Auf der Suche nach Schwachstellen dürfen auch die sogenannten blinden Flecken im Unternehmensnetzwerk nicht vernachlässigt werden. Dabei handelt es sich um Bereiche, die von herkömmlichen Sicherheits-Tools nicht erfasst werden. Cyber-Kriminelle nutzen sie, um entweder sich oder Malware unentdeckt in ein Netzwerk zu schleusen. Dazu zählen unter anderem verschlüsselter Datenverkehr und Ost-West-Traffic. Eine Deep-Observability-Lösung hilft dabei, diese blinden Flecken zu finden und sichtbar zu machen.

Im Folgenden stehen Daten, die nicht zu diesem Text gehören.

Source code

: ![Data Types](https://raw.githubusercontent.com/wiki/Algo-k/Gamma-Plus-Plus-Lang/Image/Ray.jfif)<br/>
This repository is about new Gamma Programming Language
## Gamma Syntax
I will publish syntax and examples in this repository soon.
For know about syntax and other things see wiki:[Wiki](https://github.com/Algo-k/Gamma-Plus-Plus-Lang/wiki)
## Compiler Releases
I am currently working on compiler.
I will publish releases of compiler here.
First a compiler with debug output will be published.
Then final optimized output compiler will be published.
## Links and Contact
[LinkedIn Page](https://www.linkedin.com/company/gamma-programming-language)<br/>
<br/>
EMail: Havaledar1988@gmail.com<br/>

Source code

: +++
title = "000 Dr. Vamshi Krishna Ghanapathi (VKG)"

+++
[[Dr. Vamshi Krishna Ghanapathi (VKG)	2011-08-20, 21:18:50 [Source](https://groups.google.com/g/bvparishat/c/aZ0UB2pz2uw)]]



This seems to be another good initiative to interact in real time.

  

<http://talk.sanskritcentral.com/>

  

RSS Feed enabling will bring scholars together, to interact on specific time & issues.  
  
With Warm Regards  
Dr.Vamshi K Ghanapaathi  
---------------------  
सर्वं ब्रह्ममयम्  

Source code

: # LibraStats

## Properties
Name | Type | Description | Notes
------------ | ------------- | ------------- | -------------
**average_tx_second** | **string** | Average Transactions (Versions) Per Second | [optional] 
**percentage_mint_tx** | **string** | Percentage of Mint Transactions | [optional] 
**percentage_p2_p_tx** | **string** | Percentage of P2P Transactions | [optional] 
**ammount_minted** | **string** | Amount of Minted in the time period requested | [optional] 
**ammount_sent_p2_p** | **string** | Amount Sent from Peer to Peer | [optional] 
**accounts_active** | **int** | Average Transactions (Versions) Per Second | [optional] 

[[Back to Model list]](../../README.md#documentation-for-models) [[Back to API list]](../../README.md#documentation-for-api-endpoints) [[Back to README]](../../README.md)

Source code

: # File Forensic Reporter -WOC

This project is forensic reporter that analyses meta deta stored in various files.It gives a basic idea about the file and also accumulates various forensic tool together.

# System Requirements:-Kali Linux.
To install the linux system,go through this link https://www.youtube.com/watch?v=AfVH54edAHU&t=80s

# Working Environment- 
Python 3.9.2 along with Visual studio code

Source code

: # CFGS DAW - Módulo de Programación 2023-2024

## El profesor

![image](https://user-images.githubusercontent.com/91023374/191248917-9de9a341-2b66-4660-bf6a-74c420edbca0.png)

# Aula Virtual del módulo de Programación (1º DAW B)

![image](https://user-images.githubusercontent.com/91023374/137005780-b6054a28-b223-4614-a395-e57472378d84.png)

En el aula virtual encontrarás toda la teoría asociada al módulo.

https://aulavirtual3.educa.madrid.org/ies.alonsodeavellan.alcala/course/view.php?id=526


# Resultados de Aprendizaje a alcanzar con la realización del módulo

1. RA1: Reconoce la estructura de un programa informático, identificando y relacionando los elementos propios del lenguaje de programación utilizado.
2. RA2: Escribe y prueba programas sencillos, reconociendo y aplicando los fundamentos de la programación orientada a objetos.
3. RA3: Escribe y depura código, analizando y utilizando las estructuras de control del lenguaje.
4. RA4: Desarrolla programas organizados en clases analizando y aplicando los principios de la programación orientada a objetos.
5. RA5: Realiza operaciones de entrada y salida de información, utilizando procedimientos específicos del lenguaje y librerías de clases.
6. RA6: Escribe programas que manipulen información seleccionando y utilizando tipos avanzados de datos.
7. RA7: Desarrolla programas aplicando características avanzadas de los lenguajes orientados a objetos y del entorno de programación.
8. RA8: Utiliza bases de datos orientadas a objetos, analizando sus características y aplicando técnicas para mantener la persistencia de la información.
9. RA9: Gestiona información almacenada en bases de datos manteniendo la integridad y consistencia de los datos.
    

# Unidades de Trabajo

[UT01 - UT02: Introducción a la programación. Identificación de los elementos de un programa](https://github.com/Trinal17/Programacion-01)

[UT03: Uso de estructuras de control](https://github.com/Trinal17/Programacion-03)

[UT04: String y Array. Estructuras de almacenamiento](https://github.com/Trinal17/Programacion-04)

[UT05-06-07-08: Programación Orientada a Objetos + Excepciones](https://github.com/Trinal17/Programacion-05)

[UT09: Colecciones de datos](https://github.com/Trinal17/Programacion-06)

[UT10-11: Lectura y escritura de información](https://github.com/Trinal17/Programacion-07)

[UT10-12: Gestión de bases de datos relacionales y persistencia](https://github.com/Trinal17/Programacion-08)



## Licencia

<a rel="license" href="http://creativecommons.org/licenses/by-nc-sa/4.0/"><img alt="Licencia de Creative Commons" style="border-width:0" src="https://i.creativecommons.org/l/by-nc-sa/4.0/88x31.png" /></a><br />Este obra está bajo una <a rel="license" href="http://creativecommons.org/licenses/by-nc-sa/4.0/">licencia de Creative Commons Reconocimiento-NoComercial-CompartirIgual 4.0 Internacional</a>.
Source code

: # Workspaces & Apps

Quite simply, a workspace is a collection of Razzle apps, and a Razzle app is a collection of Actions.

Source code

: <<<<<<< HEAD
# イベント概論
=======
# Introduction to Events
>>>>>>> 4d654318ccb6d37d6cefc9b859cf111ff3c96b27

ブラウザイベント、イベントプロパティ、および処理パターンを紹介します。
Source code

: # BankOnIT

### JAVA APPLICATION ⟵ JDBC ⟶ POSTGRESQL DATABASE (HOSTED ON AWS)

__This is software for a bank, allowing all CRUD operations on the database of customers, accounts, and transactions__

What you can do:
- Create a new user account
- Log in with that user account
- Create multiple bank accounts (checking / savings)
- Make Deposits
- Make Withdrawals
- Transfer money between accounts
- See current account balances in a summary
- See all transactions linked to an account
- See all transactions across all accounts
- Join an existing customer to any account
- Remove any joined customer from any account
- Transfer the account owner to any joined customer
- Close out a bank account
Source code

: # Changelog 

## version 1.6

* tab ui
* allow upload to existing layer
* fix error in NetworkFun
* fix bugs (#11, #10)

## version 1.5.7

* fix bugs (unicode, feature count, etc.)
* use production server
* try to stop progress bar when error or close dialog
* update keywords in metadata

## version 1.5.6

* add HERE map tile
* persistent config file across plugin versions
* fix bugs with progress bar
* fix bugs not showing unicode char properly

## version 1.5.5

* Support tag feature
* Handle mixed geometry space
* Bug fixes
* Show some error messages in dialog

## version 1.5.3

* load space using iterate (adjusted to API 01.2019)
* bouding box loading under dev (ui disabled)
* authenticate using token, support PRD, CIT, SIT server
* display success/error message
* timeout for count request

Nutzerverhalten beobachten, Privilegien steuern: Ändert ein Mitarbeiter urplötzlich sein typisches Verhalten im Netzwerk, kann das auf eine Kompromittierung hinweisen – zum Beispiel, wenn er damit beginnt, mit sensiblen Dateien zu interagieren, was er vorher nicht getan hat. Deshalb sollten solche Anomalien ernst genommen werden. Darüber hinaus ist es wichtig, Netzwerkprivilegien regelmäßig zu überprüfen und anzupassen. Grundsätzlich sollten nur eingeschränkte Zugangserlaubnisse vergeben werden. Lediglich Mitarbeiter, die sie für ihre Tätigkeit brauchen, bekommen erweiterte Privilegien zu sensibleren Ressourcen.
Proaktiv auf Bedrohungsjagd gehen: Laterale Netzwerkbewegung ist auf langfristige Unauffälligkeit ausgelegt. Deshalb sollten Sicherheitsteams mithilfe eines entsprechenden Frameworks auf die aktive Suche. Dabei lohnt es sich auch regelmäßig App-Logs zu analysieren, da Löschversuche oder andere Ungereimtheiten Aufschluss auf cyberkriminelle Aktivitäten geben können.